Рвач | страница 45



Испытания, однако, лишь начинались. Рослый субъект, с русой, тщательно выхоженной бородой, называвший себя «представителем астраханской армии», судя по гнилостной кислоте дыхания выпивший достаточно водки, почему-то, проходя по комнатам, заваленным телами арестованных, облюбовал именно Михаила. Был ли это чуб, хранивший свою демонстративную неуступчивость, или подвижность рук, или еще не разрядившаяся приподнятость общего состояния - неизвестно, но что-то определенно заставило офицера остановиться возле Михаила. Постояв с минуту молча, в той томительной напряженности, которая может разрешиться чем угодно - выстрелом, слезами или буйством, - человек этот придвинулся к Михаилу и начал его бить. Весь остаток неторопливой декабрьской ночи он уже провел здесь, неизменно повторяя те же короткие и тупые удары, сопровождаемые однообразной руганью. И в его голосе, и в его движениях было уныние засыпающего человека, и если бы не кровь на костистой руке, можно было бы со стороны подумать, что он совершает какой-то непонятный обряд. Он бил по носу, по глазам, без охоты, как нанятый на поденную работу, он забил бы Михаила насмерть, если бы рассвет на час не опередил бы смерть.
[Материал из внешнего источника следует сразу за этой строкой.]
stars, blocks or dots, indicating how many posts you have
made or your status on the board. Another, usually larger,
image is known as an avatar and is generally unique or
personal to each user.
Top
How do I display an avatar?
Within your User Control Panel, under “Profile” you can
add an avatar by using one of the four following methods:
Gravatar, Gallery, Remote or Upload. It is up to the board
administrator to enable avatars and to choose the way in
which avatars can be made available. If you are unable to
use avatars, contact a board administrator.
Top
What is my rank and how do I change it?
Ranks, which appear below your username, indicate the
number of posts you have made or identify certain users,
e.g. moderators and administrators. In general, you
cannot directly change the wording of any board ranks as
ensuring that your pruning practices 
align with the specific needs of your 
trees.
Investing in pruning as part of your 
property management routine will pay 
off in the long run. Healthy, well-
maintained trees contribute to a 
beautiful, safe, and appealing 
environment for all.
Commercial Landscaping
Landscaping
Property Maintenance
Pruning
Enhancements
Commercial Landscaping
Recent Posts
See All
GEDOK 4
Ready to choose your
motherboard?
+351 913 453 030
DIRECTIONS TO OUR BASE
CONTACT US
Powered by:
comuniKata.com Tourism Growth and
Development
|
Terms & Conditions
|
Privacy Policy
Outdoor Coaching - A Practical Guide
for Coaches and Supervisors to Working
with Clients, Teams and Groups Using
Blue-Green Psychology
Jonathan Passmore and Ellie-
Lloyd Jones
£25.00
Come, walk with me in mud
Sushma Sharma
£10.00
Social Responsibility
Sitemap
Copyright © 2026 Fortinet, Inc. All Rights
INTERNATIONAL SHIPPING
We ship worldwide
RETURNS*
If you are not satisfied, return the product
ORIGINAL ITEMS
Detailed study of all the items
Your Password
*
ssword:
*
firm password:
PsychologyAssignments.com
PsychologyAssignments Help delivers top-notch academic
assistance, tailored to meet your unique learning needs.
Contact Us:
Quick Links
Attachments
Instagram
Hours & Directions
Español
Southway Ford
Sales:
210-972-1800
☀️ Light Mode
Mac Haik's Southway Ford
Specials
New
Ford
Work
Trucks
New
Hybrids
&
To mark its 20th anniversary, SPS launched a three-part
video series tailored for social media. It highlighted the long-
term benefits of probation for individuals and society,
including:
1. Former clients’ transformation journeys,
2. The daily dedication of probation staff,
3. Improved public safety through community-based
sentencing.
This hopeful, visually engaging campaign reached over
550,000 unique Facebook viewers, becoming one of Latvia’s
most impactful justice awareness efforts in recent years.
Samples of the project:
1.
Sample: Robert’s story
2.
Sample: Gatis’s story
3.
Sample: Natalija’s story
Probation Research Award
О жестокости гражданской войны, с выпарыванием семитических и арийских кишок, с вырезыванием перочинными ножиками на плечах погон, а на лбу звезд, то есть с кропотливым вырезыванием кусочков теплого склизкого мяса, со всеми ухищрениями, на которые способны мастера-самоучки, написаны уже тома. Но как не отметить здесь, ведя рассказ об отвратительной ночи в бывших номерах «Скутари», одной черты, делающей жестокость глубоко традиционной? Не в самой жестокости суть. Достаточно вспомнить все историческое значение открытия доктора Гильотина или кайеннские лихорадочные топи, где, привязанные к позорным столбам, гнили героические инсургенты, чтобы не говорить о мягкосердечии других народов. Но редко где люди бывают в своей жестокости такими скучными, редко где смерть граничит настолько вплотную с подступающей прямо к горлу тошнотой, как на земле, прославленной долготерпением. И кто знает, к кому относится это хваленое долготерпение, кого приходится больше жалеть - истязуемого или истязателя, - когда оба они изнывают, охваченные скукой, той великой скукой, которая выворачивает челюсти, выдумывает черта и делает весь мир похожим на пыльную уличку, залусканную подсолнухами?

Михаил продолжал пребывать далеко от клетушек «Скутари». Напряженность внутренней работы делала его нечувствительным к физической боли. Едва прикрываемая рукой бородача, качавшейся как маятник при каждом ударе, к Михаилу приближалась смерть. Она была здесь своей, хозяйкой, среди постояльцев этих бывших «номеров». Михаил, который обошел молчанием и расспросы сотоварищей, и брань стилизованного опричника, от объяснений с ней не мог увернуться. Она подступала во всей ее простоте, делая даже безразличной обстановку предстоящей встречи: еще несколько тяжелых ударов или же белесость зимнего рассвета с проходами по коридору и с предварительным снятием сапог. Это приближение было слишком ощутимым, чтобы гадать о характере последних минут.